Collected data
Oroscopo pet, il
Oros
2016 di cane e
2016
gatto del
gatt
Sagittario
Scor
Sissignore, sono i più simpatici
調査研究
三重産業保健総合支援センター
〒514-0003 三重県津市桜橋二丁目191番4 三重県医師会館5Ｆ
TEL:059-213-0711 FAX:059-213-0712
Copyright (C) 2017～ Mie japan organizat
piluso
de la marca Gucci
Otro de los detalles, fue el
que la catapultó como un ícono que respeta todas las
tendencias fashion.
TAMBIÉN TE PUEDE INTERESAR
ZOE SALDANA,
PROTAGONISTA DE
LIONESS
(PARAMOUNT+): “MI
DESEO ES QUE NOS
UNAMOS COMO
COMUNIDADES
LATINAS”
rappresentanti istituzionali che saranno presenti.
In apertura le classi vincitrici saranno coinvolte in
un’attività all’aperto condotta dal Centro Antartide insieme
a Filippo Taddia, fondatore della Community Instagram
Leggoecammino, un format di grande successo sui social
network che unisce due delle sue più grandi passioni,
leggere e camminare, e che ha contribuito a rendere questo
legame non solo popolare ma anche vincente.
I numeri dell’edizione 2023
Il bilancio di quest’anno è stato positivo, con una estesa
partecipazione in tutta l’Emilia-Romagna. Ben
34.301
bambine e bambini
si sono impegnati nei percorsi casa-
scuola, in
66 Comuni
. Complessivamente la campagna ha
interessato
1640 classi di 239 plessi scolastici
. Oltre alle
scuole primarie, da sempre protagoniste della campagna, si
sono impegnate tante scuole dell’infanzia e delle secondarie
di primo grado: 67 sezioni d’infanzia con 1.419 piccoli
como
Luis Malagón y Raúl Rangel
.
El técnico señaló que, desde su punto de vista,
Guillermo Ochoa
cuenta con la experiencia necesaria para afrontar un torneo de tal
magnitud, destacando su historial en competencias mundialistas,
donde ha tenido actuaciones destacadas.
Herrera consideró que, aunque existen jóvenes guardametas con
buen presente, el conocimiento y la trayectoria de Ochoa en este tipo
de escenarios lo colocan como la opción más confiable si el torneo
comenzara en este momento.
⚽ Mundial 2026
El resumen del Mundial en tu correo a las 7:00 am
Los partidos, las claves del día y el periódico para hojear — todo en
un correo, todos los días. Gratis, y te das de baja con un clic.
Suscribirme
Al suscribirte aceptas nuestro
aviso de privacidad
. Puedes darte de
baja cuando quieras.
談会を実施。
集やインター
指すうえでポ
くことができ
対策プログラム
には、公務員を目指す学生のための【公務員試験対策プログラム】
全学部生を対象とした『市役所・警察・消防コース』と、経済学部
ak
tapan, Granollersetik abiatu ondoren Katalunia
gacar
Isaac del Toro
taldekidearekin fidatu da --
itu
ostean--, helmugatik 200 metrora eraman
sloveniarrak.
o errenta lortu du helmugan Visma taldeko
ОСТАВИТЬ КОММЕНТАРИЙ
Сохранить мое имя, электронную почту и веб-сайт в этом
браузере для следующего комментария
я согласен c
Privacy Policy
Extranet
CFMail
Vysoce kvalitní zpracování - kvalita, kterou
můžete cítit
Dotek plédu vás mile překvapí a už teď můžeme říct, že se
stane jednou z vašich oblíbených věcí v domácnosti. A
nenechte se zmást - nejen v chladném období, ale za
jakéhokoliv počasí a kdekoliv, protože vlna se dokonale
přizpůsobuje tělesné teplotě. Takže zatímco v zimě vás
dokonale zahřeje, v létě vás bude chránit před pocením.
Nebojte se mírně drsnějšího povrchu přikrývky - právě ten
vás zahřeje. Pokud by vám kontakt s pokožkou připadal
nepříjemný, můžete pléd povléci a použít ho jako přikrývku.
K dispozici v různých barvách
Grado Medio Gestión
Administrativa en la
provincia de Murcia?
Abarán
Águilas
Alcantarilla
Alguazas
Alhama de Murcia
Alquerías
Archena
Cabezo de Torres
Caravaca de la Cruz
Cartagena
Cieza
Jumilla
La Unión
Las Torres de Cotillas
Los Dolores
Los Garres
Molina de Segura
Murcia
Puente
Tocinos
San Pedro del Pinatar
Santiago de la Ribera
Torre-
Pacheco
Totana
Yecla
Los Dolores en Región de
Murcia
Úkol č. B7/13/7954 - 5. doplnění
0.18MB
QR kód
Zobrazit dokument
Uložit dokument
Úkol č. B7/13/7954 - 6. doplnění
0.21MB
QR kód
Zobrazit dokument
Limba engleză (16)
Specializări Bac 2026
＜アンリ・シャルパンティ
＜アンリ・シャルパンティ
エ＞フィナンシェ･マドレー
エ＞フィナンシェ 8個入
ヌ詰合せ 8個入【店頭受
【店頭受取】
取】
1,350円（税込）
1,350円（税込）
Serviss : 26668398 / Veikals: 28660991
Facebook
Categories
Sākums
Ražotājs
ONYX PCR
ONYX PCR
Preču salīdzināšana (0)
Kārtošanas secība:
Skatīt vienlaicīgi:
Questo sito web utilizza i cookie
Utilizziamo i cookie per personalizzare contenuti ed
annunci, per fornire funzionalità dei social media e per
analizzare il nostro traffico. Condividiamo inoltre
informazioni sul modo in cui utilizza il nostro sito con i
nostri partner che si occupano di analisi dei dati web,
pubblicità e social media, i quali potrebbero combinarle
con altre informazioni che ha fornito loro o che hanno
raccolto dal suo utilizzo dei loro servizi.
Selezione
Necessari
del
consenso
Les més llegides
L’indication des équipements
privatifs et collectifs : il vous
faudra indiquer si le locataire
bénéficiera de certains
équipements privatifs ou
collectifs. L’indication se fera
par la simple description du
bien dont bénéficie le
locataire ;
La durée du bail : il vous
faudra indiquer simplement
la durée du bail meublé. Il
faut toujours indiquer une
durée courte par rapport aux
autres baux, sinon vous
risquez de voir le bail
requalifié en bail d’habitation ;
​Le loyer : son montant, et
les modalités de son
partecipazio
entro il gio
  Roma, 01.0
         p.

_What needs to be done_. Rewrite all of the data, swapping "Sagittario" for "Capricorno" and leaving everything else as it is.

_Result of the task_.
Oroscopo pet, il
Oros
2016 di cane e
2016
gatto del
gatt
Capricorno
Scor
Sissignore, sono i più simpatici
調査研究
三重産業保健総合支援センター
〒514-0003 三重県津市桜橋二丁目191番4 三重県医師会館5Ｆ
TEL:059-213-0711 FAX:059-213-0712
Copyright (C) 2017～ Mie japan organizat
piluso
de la marca Gucci
Otro de los detalles, fue el
que la catapultó como un ícono que respeta todas las
tendencias fashion.
TAMBIÉN TE PUEDE INTERESAR
ZOE SALDANA,
PROTAGONISTA DE
LIONESS
(PARAMOUNT+): “MI
DESEO ES QUE NOS
UNAMOS COMO
COMUNIDADES
LATINAS”
rappresentanti istituzionali che saranno presenti.
In apertura le classi vincitrici saranno coinvolte in
un’attività all’aperto condotta dal Centro Antartide insieme
a Filippo Taddia, fondatore della Community Instagram
Leggoecammino, un format di grande successo sui social
network che unisce due delle sue più grandi passioni,
leggere e camminare, e che ha contribuito a rendere questo
legame non solo popolare ma anche vincente.
I numeri dell’edizione 2023
Il bilancio di quest’anno è stato positivo, con una estesa
partecipazione in tutta l’Emilia-Romagna. Ben
34.301
bambine e bambini
si sono impegnati nei percorsi casa-
scuola, in
66 Comuni
. Complessivamente la campagna ha
interessato
1640 classi di 239 plessi scolastici
. Oltre alle
scuole primarie, da sempre protagoniste della campagna, si
sono impegnate tante scuole dell’infanzia e delle secondarie
di primo grado: 67 sezioni d’infanzia con 1.419 piccoli
como
Luis Malagón y Raúl Rangel
.
El técnico señaló que, desde su punto de vista,
Guillermo Ochoa
cuenta con la experiencia necesaria para afrontar un torneo de tal
magnitud, destacando su historial en competencias mundialistas,
donde ha tenido actuaciones destacadas.
Herrera consideró que, aunque existen jóvenes guardametas con
buen presente, el conocimiento y la trayectoria de Ochoa en este tipo
de escenarios lo colocan como la opción más confiable si el torneo
comenzara en este momento.
⚽ Mundial 2026
El resumen del Mundial en tu correo a las 7:00 am
Los partidos, las claves del día y el periódico para hojear — todo en
un correo, todos los días. Gratis, y te das de baja con un clic.
Suscribirme
Al suscribirte aceptas nuestro
aviso de privacidad
. Puedes darte de
baja cuando quieras.
談会を実施。
集やインター
指すうえでポ
くことができ
対策プログラム
には、公務員を目指す学生のための【公務員試験対策プログラム】
全学部生を対象とした『市役所・警察・消防コース』と、経済学部
ak
tapan, Granollersetik abiatu ondoren Katalunia
gacar
Isaac del Toro
taldekidearekin fidatu da --
itu
ostean--, helmugatik 200 metrora eraman
sloveniarrak.
o errenta lortu du helmugan Visma taldeko
ОСТАВИТЬ КОММЕНТАРИЙ
Сохранить мое имя, электронную почту и веб-сайт в этом
браузере для следующего комментария
я согласен c
Privacy Policy
Extranet
CFMail
Vysoce kvalitní zpracování - kvalita, kterou
můžete cítit
Dotek plédu vás mile překvapí a už teď můžeme říct, že se
stane jednou z vašich oblíbených věcí v domácnosti. A
nenechte se zmást - nejen v chladném období, ale za
jakéhokoliv počasí a kdekoliv, protože vlna se dokonale
přizpůsobuje tělesné teplotě. Takže zatímco v zimě vás
dokonale zahřeje, v létě vás bude chránit před pocením.
Nebojte se mírně drsnějšího povrchu přikrývky - právě ten
vás zahřeje. Pokud by vám kontakt s pokožkou připadal
nepříjemný, můžete pléd povléci a použít ho jako přikrývku.
K dispozici v různých barvách
Grado Medio Gestión
Administrativa en la
provincia de Murcia?
Abarán
Águilas
Alcantarilla
Alguazas
Alhama de Murcia
Alquerías
Archena
Cabezo de Torres
Caravaca de la Cruz
Cartagena
Cieza
Jumilla
La Unión
Las Torres de Cotillas
Los Dolores
Los Garres
Molina de Segura
Murcia
Puente
Tocinos
San Pedro del Pinatar
Santiago de la Ribera
Torre-
Pacheco
Totana
Yecla
Los Dolores en Región de
Murcia
Úkol č. B7/13/7954 - 5. doplnění
0.18MB
QR kód
Zobrazit dokument
Uložit dokument
Úkol č. B7/13/7954 - 6. doplnění
0.21MB
QR kód
Zobrazit dokument
Limba engleză (16)
Specializări Bac 2026
＜アンリ・シャルパンティ
＜アンリ・シャルパンティ
エ＞フィナンシェ･マドレー
エ＞フィナンシェ 8個入
ヌ詰合せ 8個入【店頭受
【店頭受取】
取】
1,350円（税込）
1,350円（税込）
Serviss : 26668398 / Veikals: 28660991
Facebook
Categories
Sākums
Ražotājs
ONYX PCR
ONYX PCR
Preču salīdzināšana (0)
Kārtošanas secība:
Skatīt vienlaicīgi:
Questo sito web utilizza i cookie
Utilizziamo i cookie per personalizzare contenuti ed
annunci, per fornire funzionalità dei social media e per
analizzare il nostro traffico. Condividiamo inoltre
informazioni sul modo in cui utilizza il nostro sito con i
nostri partner che si occupano di analisi dei dati web,
pubblicità e social media, i quali potrebbero combinarle
con altre informazioni che ha fornito loro o che hanno
raccolto dal suo utilizzo dei loro servizi.
Selezione
Necessari
del
consenso
Les més llegides
L’indication des équipements
privatifs et collectifs : il vous
faudra indiquer si le locataire
bénéficiera de certains
équipements privatifs ou
collectifs. L’indication se fera
par la simple description du
bien dont bénéficie le
locataire ;
La durée du bail : il vous
faudra indiquer simplement
la durée du bail meublé. Il
faut toujours indiquer une
durée courte par rapport aux
autres baux, sinon vous
risquez de voir le bail
requalifié en bail d’habitation ;
​Le loyer : son montant, et
les modalités de son
partecipazio
entro il gio
  Roma, 01.0
         p.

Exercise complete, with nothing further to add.